Lost in the turmoil of credit cards, derivatives, commercial paper, and Fed manipulations on options expiration days, etc are the latest jobs numbers.
MarketWatch is reporting Initial jobless claims highest since mid-April.
First-time claims for state unemployment benefits crept up in the latest week, hitting a high last seen in mid-April and signaling some weakening in the nation's labor market.
Including a revision to the prior week's claims data, initial claims have now risen for five straight weeks, according to a report from the Labor Department issued Thursday.
Claims for the week ended Aug. 25 rose by 9,000 to 334,000, the highest since April 14. Meanwhile, the four-week average of those claims climbed by 6,250. At 324,500, it was the highest reading since April 28.
The four-week average smoothes out distortions in the data caused by one-time events such as strikes or holidays. Economists say initial claims in a range of about 300,000 to 325,000 are consistent with the creation of about 100,000 to 150,000 jobs in the U.S. economy each month.
"The underlying pressure on claims may well be turning upwards," wrote Ian Shepherdson, chief U.S. economist for High Frequency Economics.
Unemployment has Bottomed
Like it or not, unless there are mammoth manipulations in the participation rate, unemployment has bottomed. On August 21 Reuters reported Financial job cuts soar on housing woes.
A deepening U.S. housing slump has caused an alarming surge in job losses at U.S. financial services companies, and the end is nowhere in sight, consulting firm Challenger, Gray & Christmas Inc. said on Tuesday.
The industry has announced 87,962 job cuts so far this year, 75 percent more than the 50,327 recorded for all of 2006, Challenger said. Nearly one-fourth of this year's cuts have been announced in August alone.
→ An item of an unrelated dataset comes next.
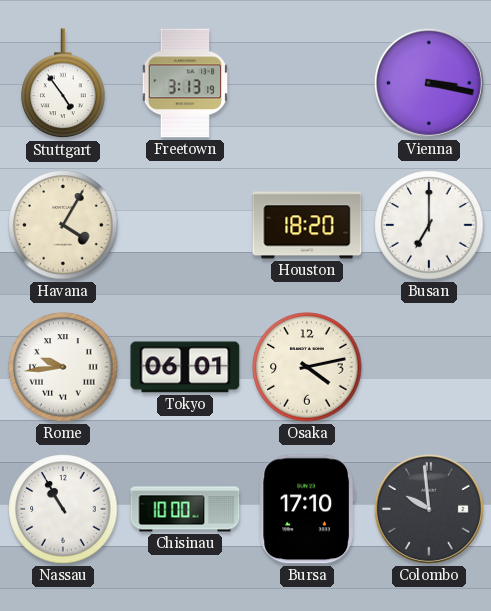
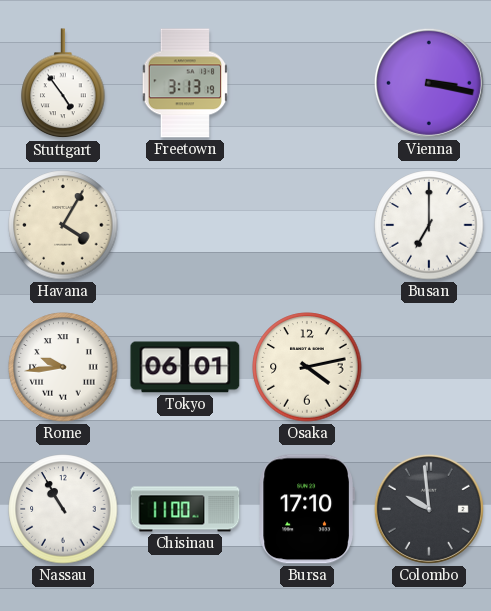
Houston: 18:20 -> none
Chisinau: 10:00 -> 11:00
Of this year's cuts, 35,830, or 41 percent, were tied to housing market troubles, including riskier subprime mortgages. Job cuts by real estate and construction firms totaled 21,620, more than twice the number for all of 2006, Challenger said.
"Many companies expected the mortgage situation to implode; they've just been wondering when the bubble would burst," Chief Executive John Challenger said in an interview. "But many are stopping on a dime, shutting down operations.
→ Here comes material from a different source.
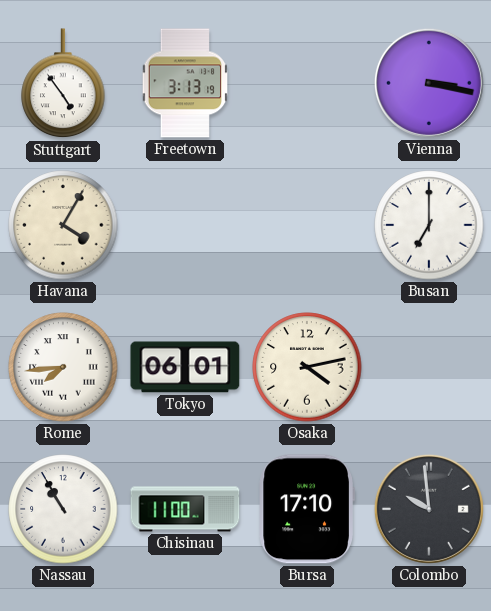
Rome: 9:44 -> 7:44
"Companies are not surprised by what's happening, but the reality of the situation and the speed with which it occurred is shocking," Challenger added. He said it could be months before housing-related job cuts peak.
April has been the year's busiest month for financial job cuts, Challenger said. That month, companies announced 33,789 cuts, including 17,000 by Citigroup Inc and 3,200 by bankrupt mortgage lender New Century Financial Corp.
Meanwhile, home foreclosure filings in July surged 93 percent from a year earlier and rose 9 percent from June, to 179,599, according to a Tuesday report by research firm RealtyTrac.
John Challenger said it's understandable for mortgage workers to feel whipsawed. Countrywide, for example, cut 500 jobs last week after having added 6,931 jobs from January to July, with increases in every calendar month.
"It's devastating (for morale)," he said. "It's hard to keep morale up, given the boom-bust nature of the mortgage sector."
Birth / Death Model Flashback
A new monthly jobs report will be coming out soon, but let's take another look at the previous Birth Death Model adjustments. Here is the table:
I talked about construction jobs in Fed questions the BLS jobs model and Employment on Pluto Rises but now it's high time we start seriously questioning a model that assumes new businesses are actually adding jobs in the financial services sector.
Implode-O-Meter Stats vs. the BLS
A quick check on the Mortgage Lender Implode-O-Meter shows that 145 major US mortgage lenders have gone out of business or stopped making certain loans since December 2006.
Perhaps Aaron Krowne at Implode-O-Meter can give an official count on this, but recollection serves that over 100+- of those lenders stopped lending one way or another sometime in 2007.
Meanwhile back at the BLS, I see the stats show more jobs in financial services are assumed to be created by new businesses as opposed to being lost by firms going out of business for the months of....
- February - 11,000
- March - 8,000
- April - 26,000
- May - 7,000
- June - 6,000
- July - 6,000
Gosh. That's quite an achievement by the BLS Birth / Death Model is it not? Are bankruptcy counseling services growing faster than mortgage lenders and originators are going bust? I doubt it, especially if one adds in all the small 2-5 person mortgage origination businesses that are now out of business as well.